**What to do:**
The response must consist of the records below, copied exactly.

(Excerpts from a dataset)
◆ ◆ ◆ ◆
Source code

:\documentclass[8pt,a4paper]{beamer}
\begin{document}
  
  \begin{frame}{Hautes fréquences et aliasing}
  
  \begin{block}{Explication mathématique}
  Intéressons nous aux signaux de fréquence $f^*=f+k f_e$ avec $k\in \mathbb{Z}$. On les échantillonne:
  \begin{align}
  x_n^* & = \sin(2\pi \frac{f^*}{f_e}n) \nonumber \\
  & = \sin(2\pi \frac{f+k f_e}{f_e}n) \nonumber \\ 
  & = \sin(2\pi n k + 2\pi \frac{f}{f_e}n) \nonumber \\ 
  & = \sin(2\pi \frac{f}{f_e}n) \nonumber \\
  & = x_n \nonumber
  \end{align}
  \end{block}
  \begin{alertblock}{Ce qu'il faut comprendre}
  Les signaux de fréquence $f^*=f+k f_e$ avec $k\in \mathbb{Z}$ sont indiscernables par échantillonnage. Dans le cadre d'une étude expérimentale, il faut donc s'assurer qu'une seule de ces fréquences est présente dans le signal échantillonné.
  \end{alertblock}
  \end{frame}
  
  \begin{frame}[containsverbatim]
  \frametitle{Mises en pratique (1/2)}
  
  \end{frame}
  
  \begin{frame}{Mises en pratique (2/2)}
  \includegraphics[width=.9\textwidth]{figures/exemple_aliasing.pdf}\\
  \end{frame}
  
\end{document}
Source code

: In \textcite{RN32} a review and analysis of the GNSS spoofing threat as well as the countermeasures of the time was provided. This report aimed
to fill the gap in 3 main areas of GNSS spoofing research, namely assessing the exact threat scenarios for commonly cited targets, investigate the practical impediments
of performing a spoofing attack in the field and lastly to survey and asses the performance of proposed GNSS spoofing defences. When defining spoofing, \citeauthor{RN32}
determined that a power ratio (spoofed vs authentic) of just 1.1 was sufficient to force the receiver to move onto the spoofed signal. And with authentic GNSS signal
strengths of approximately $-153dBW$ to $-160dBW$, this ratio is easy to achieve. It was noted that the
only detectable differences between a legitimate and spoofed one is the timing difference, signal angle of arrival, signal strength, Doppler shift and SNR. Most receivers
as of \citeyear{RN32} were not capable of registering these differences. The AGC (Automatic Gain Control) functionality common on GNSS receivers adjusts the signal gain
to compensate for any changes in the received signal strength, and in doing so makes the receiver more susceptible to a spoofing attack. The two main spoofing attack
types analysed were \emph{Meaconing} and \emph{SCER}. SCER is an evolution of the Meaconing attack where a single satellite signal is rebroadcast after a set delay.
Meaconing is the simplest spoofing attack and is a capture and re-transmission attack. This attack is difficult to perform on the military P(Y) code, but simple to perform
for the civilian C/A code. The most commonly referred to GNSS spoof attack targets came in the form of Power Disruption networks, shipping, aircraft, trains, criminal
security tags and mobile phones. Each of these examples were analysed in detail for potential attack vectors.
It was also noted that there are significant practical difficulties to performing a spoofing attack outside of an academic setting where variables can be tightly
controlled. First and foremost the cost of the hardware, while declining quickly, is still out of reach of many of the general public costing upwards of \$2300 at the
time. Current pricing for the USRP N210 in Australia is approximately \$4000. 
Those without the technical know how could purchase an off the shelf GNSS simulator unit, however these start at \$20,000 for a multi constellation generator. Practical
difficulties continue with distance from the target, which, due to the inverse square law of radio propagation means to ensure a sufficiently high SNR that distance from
◆ ◆ ◆ ◆
**Exercise response:**
Source code

:\documentclass[8pt,a4paper]{beamer}
\begin{document}
  
  \begin{frame}{Hautes fréquences et aliasing}
  
  \begin{block}{Explication mathématique}
  Intéressons nous aux signaux de fréquence $f^*=f+k f_e$ avec $k\in \mathbb{Z}$. On les échantillonne:
  \begin{align}
  x_n^* & = \sin(2\pi \frac{f^*}{f_e}n) \nonumber \\
  & = \sin(2\pi \frac{f+k f_e}{f_e}n) \nonumber \\ 
  & = \sin(2\pi n k + 2\pi \frac{f}{f_e}n) \nonumber \\ 
  & = \sin(2\pi \frac{f}{f_e}n) \nonumber \\
  & = x_n \nonumber
  \end{align}
  \end{block}
  \begin{alertblock}{Ce qu'il faut comprendre}
  Les signaux de fréquence $f^*=f+k f_e$ avec $k\in \mathbb{Z}$ sont indiscernables par échantillonnage. Dans le cadre d'une étude expérimentale, il faut donc s'assurer qu'une seule de ces fréquences est présente dans le signal échantillonné.
  \end{alertblock}
  \end{frame}
  
  \begin{frame}[containsverbatim]
  \frametitle{Mises en pratique (1/2)}
  
  \end{frame}
  
  \begin{frame}{Mises en pratique (2/2)}
  \includegraphics[width=.9\textwidth]{figures/exemple_aliasing.pdf}\\
  \end{frame}
  
\end{document}
Source code

: In \textcite{RN32} a review and analysis of the GNSS spoofing threat as well as the countermeasures of the time was provided. This report aimed
to fill the gap in 3 main areas of GNSS spoofing research, namely assessing the exact threat scenarios for commonly cited targets, investigate the practical impediments
of performing a spoofing attack in the field and lastly to survey and asses the performance of proposed GNSS spoofing defences. When defining spoofing, \citeauthor{RN32}
determined that a power ratio (spoofed vs authentic) of just 1.1 was sufficient to force the receiver to move onto the spoofed signal. And with authentic GNSS signal
strengths of approximately $-153dBW$ to $-160dBW$, this ratio is easy to achieve. It was noted that the
only detectable differences between a legitimate and spoofed one is the timing difference, signal angle of arrival, signal strength, Doppler shift and SNR. Most receivers
as of \citeyear{RN32} were not capable of registering these differences. The AGC (Automatic Gain Control) functionality common on GNSS receivers adjusts the signal gain
to compensate for any changes in the received signal strength, and in doing so makes the receiver more susceptible to a spoofing attack. The two main spoofing attack
types analysed were \emph{Meaconing} and \emph{SCER}. SCER is an evolution of the Meaconing attack where a single satellite signal is rebroadcast after a set delay.
Meaconing is the simplest spoofing attack and is a capture and re-transmission attack. This attack is difficult to perform on the military P(Y) code, but simple to perform
for the civilian C/A code. The most commonly referred to GNSS spoof attack targets came in the form of Power Disruption networks, shipping, aircraft, trains, criminal
security tags and mobile phones. Each of these examples were analysed in detail for potential attack vectors.
It was also noted that there are significant practical difficulties to performing a spoofing attack outside of an academic setting where variables can be tightly
controlled. First and foremost the cost of the hardware, while declining quickly, is still out of reach of many of the general public costing upwards of \$2300 at the
time. Current pricing for the USRP N210 in Australia is approximately \$4000. 
Those without the technical know how could purchase an off the shelf GNSS simulator unit, however these start at \$20,000 for a multi constellation generator. Practical
difficulties continue with distance from the target, which, due to the inverse square law of radio propagation means to ensure a sufficiently high SNR that distance from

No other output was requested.